## Entries supplied
____________
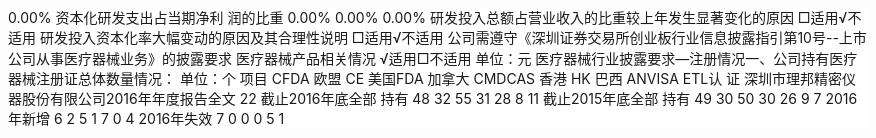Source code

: 0.00%
资本化研发支出占当期净利
润的比重
0.00%
0.00%
0.00%
研发投入总额占营业收入的比重较上年发生显著变化的原因
□适用√不适用
研发投入资本化率大幅变动的原因及其合理性说明
□适用√不适用
公司需遵守《深圳证券交易所创业板行业信息披露指引第10号--上市公司从事医疗器械业务》的披露要求
医疗器械产品相关情况
√适用□不适用
单位：元
医疗器械行业披露要求—注册情况一、公司持有医疗器械注册证总体数量情况：
单位：个
项目
CFDA
欧盟
CE
美国FDA
加拿大
CMDCAS
香港
HK
巴西
ANVISA
ETL认
证
深圳市理邦精密仪器股份有限公司2016年年度报告全文
22
截止2016年底全部
持有
48
32
55
31
28
8
11
截止2015年底全部
持有
49
30
50
30
26
9
7
2016年新增
6
2
5
1
7
0
4
2016年失效
7
0
0
0
5
1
____________
What you return must match the data above exactly, with no images included.

## Solution for this problem
Source code

: 0.00%
资本化研发支出占当期净利
润的比重
0.00%
0.00%
0.00%
研发投入总额占营业收入的比重较上年发生显著变化的原因
□适用√不适用
研发投入资本化率大幅变动的原因及其合理性说明
□适用√不适用
公司需遵守《深圳证券交易所创业板行业信息披露指引第10号--上市公司从事医疗器械业务》的披露要求
医疗器械产品相关情况
√适用□不适用
单位：元
医疗器械行业披露要求—注册情况一、公司持有医疗器械注册证总体数量情况：
单位：个
项目
CFDA
欧盟
CE
美国FDA
加拿大
CMDCAS
香港
HK
巴西
ANVISA
ETL认
证
深圳市理邦精密仪器股份有限公司2016年年度报告全文
22
截止2016年底全部
持有
48
32
55
31
28
8
11
截止2015年底全部
持有
49
30
50
30
26
9
7
2016年新增
6
2
5
1
7
0
4
2016年失效
7
0
0
0
5
1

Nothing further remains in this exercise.